Al hablar sobre la pederastia en la Iglesia dijo: “Un obispo que cambia a un sacerdote de parroquia cuando se detecta una pederastia”, dijo el Papa, “es un inconsciente y lo mejor que puede hacer es presentar la renuncia. ¿Clarito?”. A continuación añadió que el Vaticano sigue trabajando, bajo su directa supervisión, para agilizar los mecanismos de prevención y condena.
Durante su vuelo de regreso a Roma tras seis días de intenso viaje por México, el papa Francisco se abrió a la posibilidad de que la Iglesia católica admita el uso de anticonceptivos para evitar el contagio del virus Zika en las zonas afectadas, pero se ha negado de forma tajante a permitir el aborto como “mal menor” aun en los casos de graves malformaciones congénitas. Jorge Mario Bergoglio recordó que, en los años 60s, Pablo VI permitió a monjas del antiguo Congo belga “usar anticonceptivos para casos en los que fueran violentadas”.
Pero de ahí, advirtió Francisco durante una rueda de prensa de una hora, a dejar de condenar la práctica del aborto va un abismo insalvable. “El aborto no es un mal menor”, dijo, “es un crimen, un mal absoluto, es echar fuera a uno para salvar a otro, como hace la mafia”.
La postura del Papa, aunque previsible en relación con el aborto, abre una puerta hacia la tolerancia del uso de anticonceptivos. “No confundir el mal de evitar el embarazo, por sí solo, con el aborto.
El Papa, cuyo último acto en México fue la celebración de una misa justo en la frontera entre Ciudad Juárez y El Paso, se refirió también a dos cuestiones de actualidad: la publicación de una supuesta relación íntima de Juan Pablo II con una mujer y las palabras de Donald Trump en las que asegura que, de ganar la presidencia de EU, construirá un muro de 2.500 kilómetros a lo largo de la frontera con México y deportará a 11 millones de inmigrantes. A la pregunta de si un católico estadounidense puede votar a Trump, Francisco dijo: “Una persona que piensa sólo en hacer muros, sea donde sea, y no hacer puentes, no es cristiano. Sobre si aconsejaría votar o no votar, no me meto. Solo digo: este hombre no es cristiano”.

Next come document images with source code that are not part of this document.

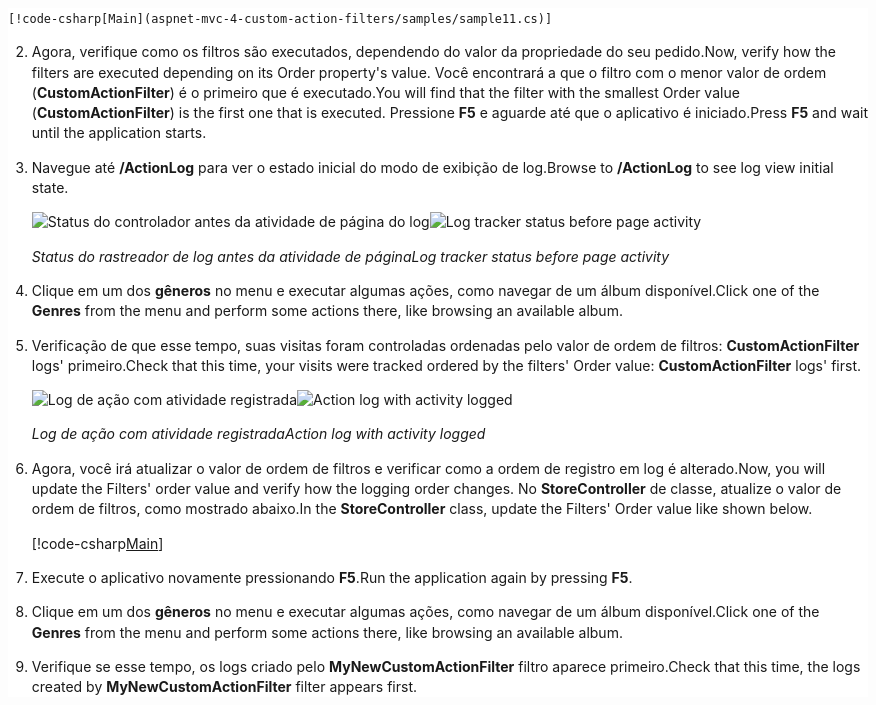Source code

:     [!code-csharp[Main](aspnet-mvc-4-custom-action-filters/samples/sample11.cs)]
2. <span data-ttu-id="9e1f2-257">Agora, verifique como os filtros são executados, dependendo do valor da propriedade do seu pedido.</span><span class="sxs-lookup"><span data-stu-id="9e1f2-257">Now, verify how the filters are executed depending on its Order property's value.</span></span> <span data-ttu-id="9e1f2-258">Você encontrará a que o filtro com o menor valor de ordem (**CustomActionFilter**) é o primeiro que é executado.</span><span class="sxs-lookup"><span data-stu-id="9e1f2-258">You will find that the filter with the smallest Order value (**CustomActionFilter**) is the first one that is executed.</span></span> <span data-ttu-id="9e1f2-259">Pressione **F5** e aguarde até que o aplicativo é iniciado.</span><span class="sxs-lookup"><span data-stu-id="9e1f2-259">Press **F5** and wait until the application starts.</span></span>
3. <span data-ttu-id="9e1f2-260">Navegue até **/ActionLog** para ver o estado inicial do modo de exibição de log.</span><span class="sxs-lookup"><span data-stu-id="9e1f2-260">Browse to **/ActionLog** to see log view initial state.</span></span>

    <span data-ttu-id="9e1f2-261">![Status do controlador antes da atividade de página do log](aspnet-mvc-4-custom-action-filters/_static/image7.png "registrar o status do controlador antes da atividade de página")</span><span class="sxs-lookup"><span data-stu-id="9e1f2-261">![Log tracker status before page activity](aspnet-mvc-4-custom-action-filters/_static/image7.png "Log tracker status before page activity")</span></span>

    <span data-ttu-id="9e1f2-262">*Status do rastreador de log antes da atividade de página*</span><span class="sxs-lookup"><span data-stu-id="9e1f2-262">*Log tracker status before page activity*</span></span>
4. <span data-ttu-id="9e1f2-263">Clique em um dos **gêneros** no menu e executar algumas ações, como navegar de um álbum disponível.</span><span class="sxs-lookup"><span data-stu-id="9e1f2-263">Click one of the **Genres** from the menu and perform some actions there, like browsing an available album.</span></span>
5. <span data-ttu-id="9e1f2-264">Verificação de que esse tempo, suas visitas foram controladas ordenadas pelo valor de ordem de filtros: **CustomActionFilter** logs' primeiro.</span><span class="sxs-lookup"><span data-stu-id="9e1f2-264">Check that this time, your visits were tracked ordered by the filters' Order value: **CustomActionFilter** logs' first.</span></span>

    <span data-ttu-id="9e1f2-265">![Log de ação com atividade registrada](aspnet-mvc-4-custom-action-filters/_static/image8.png "log de ações com atividade registrada")</span><span class="sxs-lookup"><span data-stu-id="9e1f2-265">![Action log with activity logged](aspnet-mvc-4-custom-action-filters/_static/image8.png "Action log with activity logged")</span></span>

    <span data-ttu-id="9e1f2-266">*Log de ação com atividade registrada*</span><span class="sxs-lookup"><span data-stu-id="9e1f2-266">*Action log with activity logged*</span></span>
6. <span data-ttu-id="9e1f2-267">Agora, você irá atualizar o valor de ordem de filtros e verificar como a ordem de registro em log é alterado.</span><span class="sxs-lookup"><span data-stu-id="9e1f2-267">Now, you will update the Filters' order value and verify how the logging order changes.</span></span> <span data-ttu-id="9e1f2-268">No **StoreController** de classe, atualize o valor de ordem de filtros, como mostrado abaixo.</span><span class="sxs-lookup"><span data-stu-id="9e1f2-268">In the **StoreController** class, update the Filters' Order value like shown below.</span></span>

    [!code-csharp[Main](aspnet-mvc-4-custom-action-filters/samples/sample12.cs)]
7. <span data-ttu-id="9e1f2-269">Execute o aplicativo novamente pressionando **F5**.</span><span class="sxs-lookup"><span data-stu-id="9e1f2-269">Run the application again by pressing **F5**.</span></span>
8. <span data-ttu-id="9e1f2-270">Clique em um dos **gêneros** no menu e executar algumas ações, como navegar de um álbum disponível.</span><span class="sxs-lookup"><span data-stu-id="9e1f2-270">Click one of the **Genres** from the menu and perform some actions there, like browsing an available album.</span></span>
9. <span data-ttu-id="9e1f2-271">Verifique se esse tempo, os logs criado pelo **MyNewCustomActionFilter** filtro aparece primeiro.</span><span class="sxs-lookup"><span data-stu-id="9e1f2-271">Check that this time, the logs created by **MyNewCustomActionFilter** filter appears first.</span></span>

Ante el polémico asunto de Juan Pablo II y su supuesta amante, Bergoglio le quitó hierro al asunto. “Era una cosa que se sabía”, dijo, “incluso hay libros sobre eso. Juan Pablo II era un hombre inquieto. Y yo diré además que un hombre que no sabe tener una buena relación de amistad con una mujer —y ya no hablo de los misóginos, que son enfermos— es un hombre al que le falta alguna cosa. A mí me gusta siempre escucha el parecer de una mujer. Te da muchas riquezas, mira las cosas de otro modo. Una amistad con una mujer no es pecado. Una relación amorosa con una mujer que no sea tu mujer es pecado. ¿Entendido?”.